ORIGIN AND IMMUNOLOGICAL HYPOREACTIVITY OF CANINE ALVEOLAR LYMPHOCYTES

Abstract

Autochthonous canine thoracic duct lymphocytes were isolated, labeled with 111In and injected i.v. Direct sampling showed that the label passed from blood to lymph within 25 h. By .gamma. camera imaging, the initial accumulation of 111In in the liver and spleen was followed by a striking increase in lymph node associated activity between 24-36 h. Although initial lung-associated counts were low, a bicarbonate-induced non-specific inflammation of the right lung induced a rapid and selective accumulation of labeled lymphocytes (ratio right to left lung 8:1).

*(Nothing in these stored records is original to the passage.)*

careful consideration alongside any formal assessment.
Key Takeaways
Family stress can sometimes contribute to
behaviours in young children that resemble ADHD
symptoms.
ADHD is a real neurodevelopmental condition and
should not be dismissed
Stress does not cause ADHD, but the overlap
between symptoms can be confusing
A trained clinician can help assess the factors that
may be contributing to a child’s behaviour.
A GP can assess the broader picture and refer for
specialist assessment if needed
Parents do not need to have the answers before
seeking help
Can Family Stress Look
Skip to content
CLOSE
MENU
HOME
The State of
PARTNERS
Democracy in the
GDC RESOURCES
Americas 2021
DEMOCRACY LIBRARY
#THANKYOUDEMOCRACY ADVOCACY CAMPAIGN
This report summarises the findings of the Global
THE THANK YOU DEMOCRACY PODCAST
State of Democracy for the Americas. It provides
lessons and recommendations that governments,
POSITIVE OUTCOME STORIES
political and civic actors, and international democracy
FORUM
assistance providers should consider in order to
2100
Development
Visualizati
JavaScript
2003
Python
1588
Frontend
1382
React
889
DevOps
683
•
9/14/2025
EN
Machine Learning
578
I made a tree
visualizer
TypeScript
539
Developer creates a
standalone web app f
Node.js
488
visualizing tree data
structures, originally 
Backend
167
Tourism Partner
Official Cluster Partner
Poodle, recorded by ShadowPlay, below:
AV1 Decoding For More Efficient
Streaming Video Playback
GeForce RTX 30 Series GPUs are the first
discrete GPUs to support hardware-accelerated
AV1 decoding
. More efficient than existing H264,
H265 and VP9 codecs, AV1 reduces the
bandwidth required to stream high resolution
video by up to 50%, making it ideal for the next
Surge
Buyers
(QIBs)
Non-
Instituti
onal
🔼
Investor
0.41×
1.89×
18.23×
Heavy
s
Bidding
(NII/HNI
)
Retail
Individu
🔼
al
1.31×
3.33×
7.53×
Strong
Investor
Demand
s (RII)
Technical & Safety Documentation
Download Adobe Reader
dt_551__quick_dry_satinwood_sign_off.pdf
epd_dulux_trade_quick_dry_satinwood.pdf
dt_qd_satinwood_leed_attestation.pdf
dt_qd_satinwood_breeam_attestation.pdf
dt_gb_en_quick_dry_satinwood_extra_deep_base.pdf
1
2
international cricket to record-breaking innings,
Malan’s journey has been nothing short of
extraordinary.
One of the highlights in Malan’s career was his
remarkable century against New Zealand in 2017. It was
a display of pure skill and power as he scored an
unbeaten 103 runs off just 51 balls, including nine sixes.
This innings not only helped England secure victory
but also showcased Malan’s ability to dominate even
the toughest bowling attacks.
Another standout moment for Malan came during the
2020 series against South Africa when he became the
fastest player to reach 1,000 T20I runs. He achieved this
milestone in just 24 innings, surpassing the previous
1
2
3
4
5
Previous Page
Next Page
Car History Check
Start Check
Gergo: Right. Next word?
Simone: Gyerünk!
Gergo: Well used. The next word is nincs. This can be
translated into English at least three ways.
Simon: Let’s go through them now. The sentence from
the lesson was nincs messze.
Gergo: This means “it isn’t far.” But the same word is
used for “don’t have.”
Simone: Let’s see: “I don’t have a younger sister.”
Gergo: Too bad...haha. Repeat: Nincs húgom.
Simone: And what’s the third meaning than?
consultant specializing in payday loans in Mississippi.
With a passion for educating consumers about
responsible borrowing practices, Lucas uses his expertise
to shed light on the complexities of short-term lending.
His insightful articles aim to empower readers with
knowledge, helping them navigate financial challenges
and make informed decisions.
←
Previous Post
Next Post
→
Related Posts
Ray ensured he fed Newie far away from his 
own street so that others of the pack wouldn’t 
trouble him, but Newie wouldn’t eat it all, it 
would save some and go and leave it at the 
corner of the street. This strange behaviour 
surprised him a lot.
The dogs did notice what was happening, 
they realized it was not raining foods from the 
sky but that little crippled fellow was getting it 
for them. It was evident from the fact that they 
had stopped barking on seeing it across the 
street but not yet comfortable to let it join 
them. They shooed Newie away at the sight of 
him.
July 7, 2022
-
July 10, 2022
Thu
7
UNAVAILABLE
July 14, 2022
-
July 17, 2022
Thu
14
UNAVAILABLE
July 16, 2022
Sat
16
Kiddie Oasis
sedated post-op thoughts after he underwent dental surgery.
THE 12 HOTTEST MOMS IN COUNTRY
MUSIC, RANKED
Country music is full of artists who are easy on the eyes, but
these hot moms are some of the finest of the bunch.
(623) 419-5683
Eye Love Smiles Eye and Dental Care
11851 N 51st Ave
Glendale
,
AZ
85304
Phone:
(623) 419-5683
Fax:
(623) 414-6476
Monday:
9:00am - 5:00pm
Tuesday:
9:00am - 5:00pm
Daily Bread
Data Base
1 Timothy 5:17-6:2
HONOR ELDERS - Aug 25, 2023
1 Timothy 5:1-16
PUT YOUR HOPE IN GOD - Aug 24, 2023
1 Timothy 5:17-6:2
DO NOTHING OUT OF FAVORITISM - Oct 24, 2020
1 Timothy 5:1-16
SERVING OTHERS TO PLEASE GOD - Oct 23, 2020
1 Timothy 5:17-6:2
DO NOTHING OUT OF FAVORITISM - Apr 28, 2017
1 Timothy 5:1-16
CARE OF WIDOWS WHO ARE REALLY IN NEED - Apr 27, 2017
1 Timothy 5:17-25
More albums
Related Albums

Cell suspensions lavaged from the alveolar surface showed only a 9% response to phytohemagglutinin (PHA) compared to peripheral blood lymphocytes (PBL). The addition of unfractionated lavage cells to PBL caused a macrophage-dependent suppression of mitogen responsiveness. Macrophage depletion of alveolar lavage cells did not restore the lymphocyte response to PHA. Similarly, the frequency of alloreactive precursors of cytolytic lymphocytes (CTL) was almost 10-fold less in alveolar lymphocytes compared to PBL. Thus, bronochoalveolar lavage provides a technique by which viable cells may be recovered in significant numbers from the alveoli and should be invaluable for the investigation of lung allograft rejection.